EXERCISE OBJECTIVE >> Count the lines in the items below that contain the string "name", treating uppercase and lowercase letters as different, and reply with the number alone.

DATA LINES >>
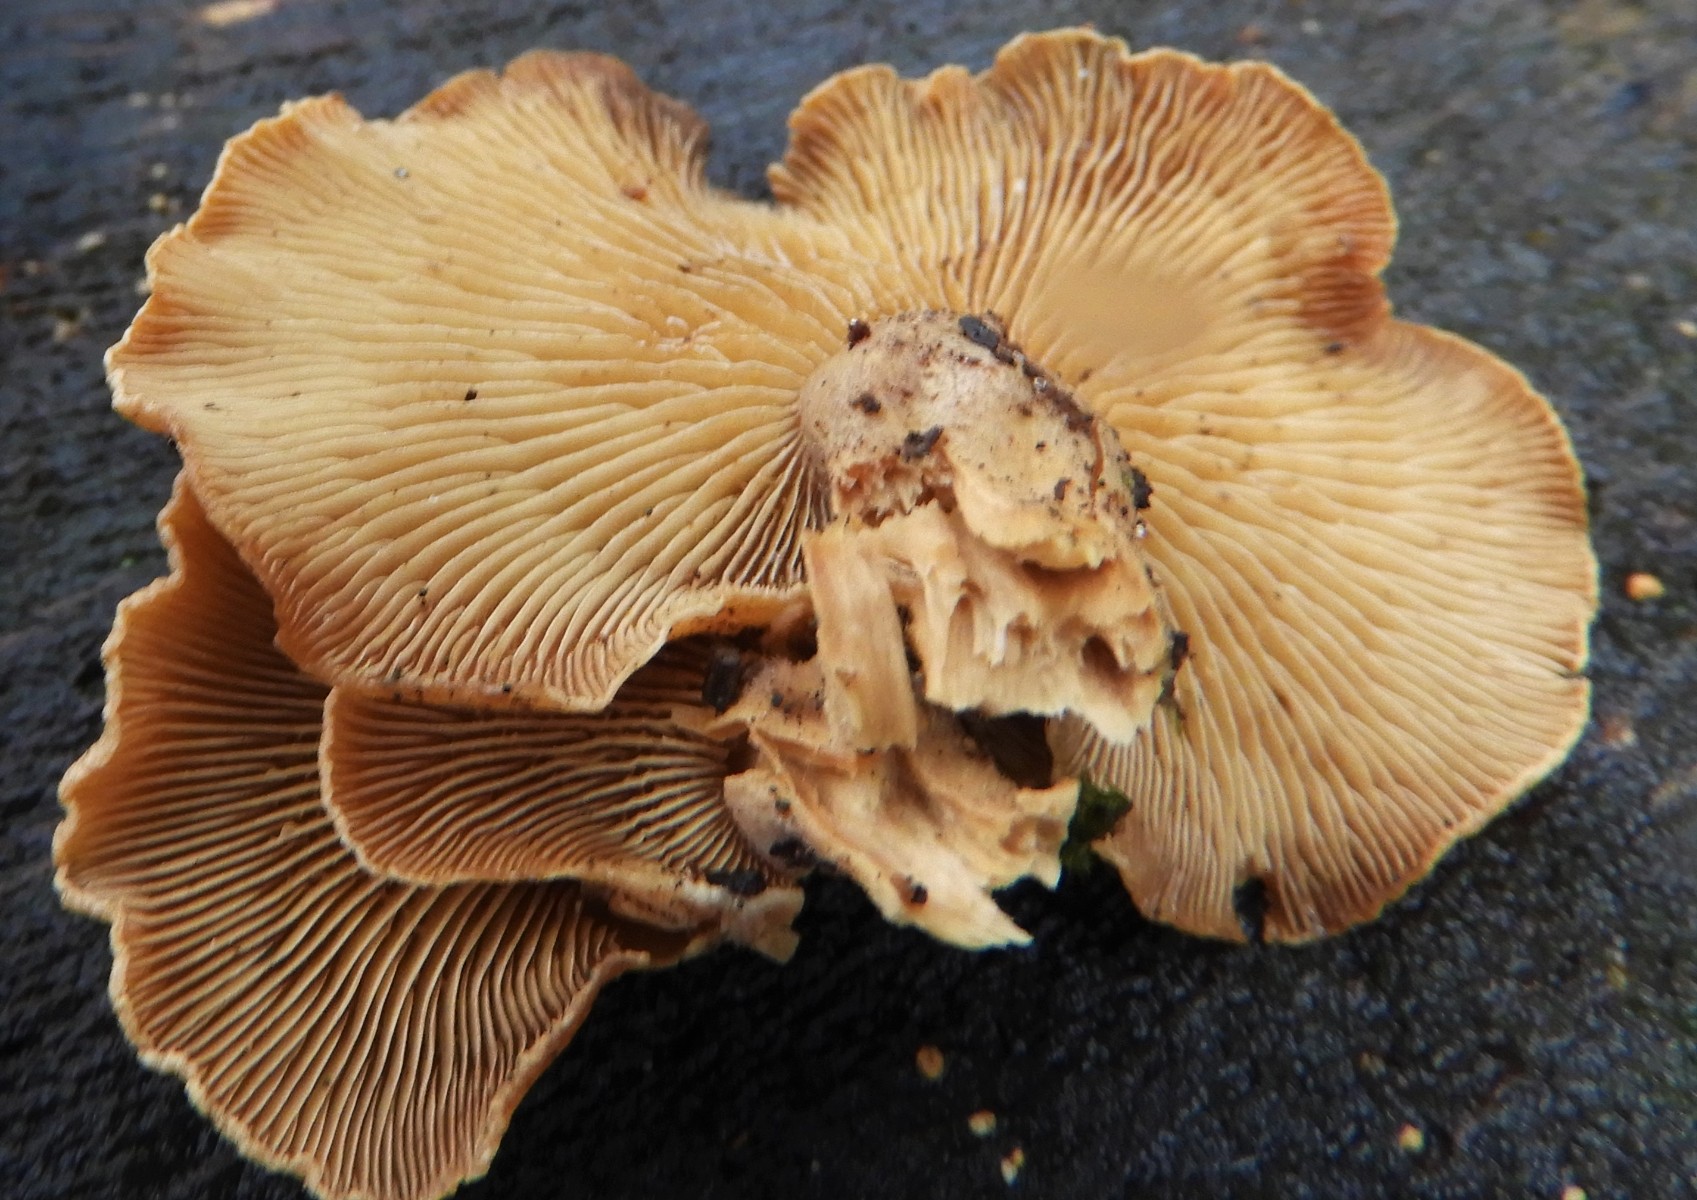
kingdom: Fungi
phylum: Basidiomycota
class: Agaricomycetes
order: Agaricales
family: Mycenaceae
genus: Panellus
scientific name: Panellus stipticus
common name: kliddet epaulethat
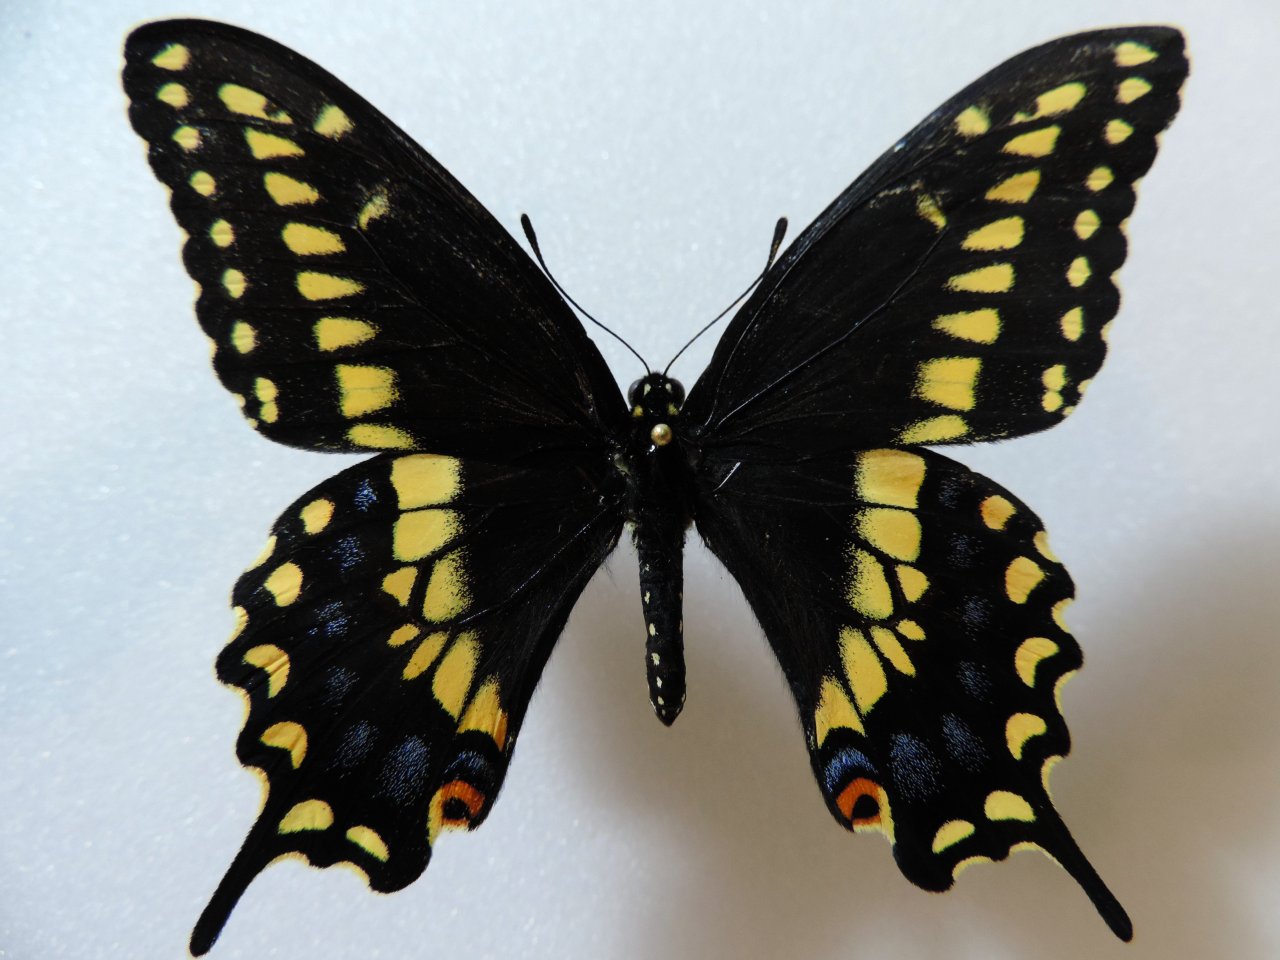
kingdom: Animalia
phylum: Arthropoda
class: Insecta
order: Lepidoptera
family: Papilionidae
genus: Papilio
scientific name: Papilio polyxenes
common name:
* * *
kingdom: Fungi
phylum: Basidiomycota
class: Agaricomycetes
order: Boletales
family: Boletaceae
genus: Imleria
==
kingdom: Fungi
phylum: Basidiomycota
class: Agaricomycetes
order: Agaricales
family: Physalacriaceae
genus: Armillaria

EXERCISE SOLUTION >> 4